Die Klienten suchen diese Hilfsangebote freiwillig auf und nehmen dabei sehr häufig hohe Hürden wie Entfernung und Kosten in Kauf. Es zeigt aber auch, dass die Klienten sehr motiviert in die Therapie gehen, was dazu führt, dass sie sowohl die Therapie wie auch die anschließende Nachbehandlung zu einem sehr hohen Prozentsatz - es wurde von Ihnen erwähnt, Frau Dr. Wernstedt - zu Ende führen und es erfolgreich zu einer Veränderung ihrer Verhaltensweisen bei pädophilen Impulsen kommt oder diese entsprechend medikamentös unterdrückt werden können.
Daher sollten wir den Projektträgern, liebe Kolleginnen und Kollegen, die erforderliche Zeit geben, um die Erfolge evaluieren zu können, und auch die Möglichkeit eröffnen, diese Projekte weiterzuentwickeln.
Zu Ihrem Antrag möchte ich gerne noch anmerken, dass wir ihn in großen Teilen teilen, z. B. bei der Finanzierung dieser Therapien durch die Krankenkassen, wir uns aber auch, denke ich, mit einigen Punkten kritisch auseinandersetzen müssen, wenn man sich z. B. überlegt, wie die Finanzierung der Therapien durch die Krankenkassen erfolgen soll, aber gleichzeitig die Anonymität der Klienten gewahrt werden kann. Zum Thema Öffentlichkeitsarbeit - wir haben es in der Anhörung gehört - gibt es sicherlich auch ein bisschen unterschiedliche Auffassungen.
Nichtsdestotrotz denke ich aber, dass wir uns hierbei in einem Themenbereich befinden, bei dem wir eigentlich alle die gleiche Meinung haben. Ich glaube, daher sollten wir überlegen, ob es nicht möglich wäre, dass wir über diesen Antrag sofort abstimmen und diesen beschließen können. Wir würden das sehr befürworten. Leider können wir es nicht beantragen. Aber vielleicht kommt es gleich noch. In diesem Sinne noch eine gute Beratung und ein schönes Wochenende!
Vielen Dank. - Das Wort hat jetzt die Abgeordnete Miriam Staudte von der Fraktion Bündnis 90/Die Grünen.
Vielen Dank. - Herr Präsident! Meine sehr geehrten Damen und Herren Abgeordnete! Es ist wirklich ein sehr wichtiges und sehr ernsthaftes Thema, das wir heute als letzten Tagesordnungspunkt beraten.
Ich bin sehr froh, dass wir bei diesem Punkt sehr große Einigkeit haben. Das hatten wir in der vergangenen Wahlperiode schon.
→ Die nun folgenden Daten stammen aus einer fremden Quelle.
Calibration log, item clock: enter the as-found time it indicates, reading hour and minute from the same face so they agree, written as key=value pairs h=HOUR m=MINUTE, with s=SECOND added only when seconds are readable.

Es zeichnet sich auch jetzt hier ab.
Ich möchte betonen: Diese Projekte, die wir heute unterstützen wollen, sind natürlich nur ein Baustein im Gesamtkonzept gegen sexuellen Missbrauch von Kindern. Aber ich glaube, es sind sehr wichtige. Ich freue mich, dass letztendlich auch eine Initiative aus der vorletzten Wahlperiode von unserem sehr geschätzten, leider inzwischen verstorbenen Kollegen Ralf Briese hier aufgegriffen worden ist. Er hat damals schon mit einer Anfrage versucht, dieses Projekt, das ursprünglich aus Berlin kommt, hier in Niedersachsen zu installieren.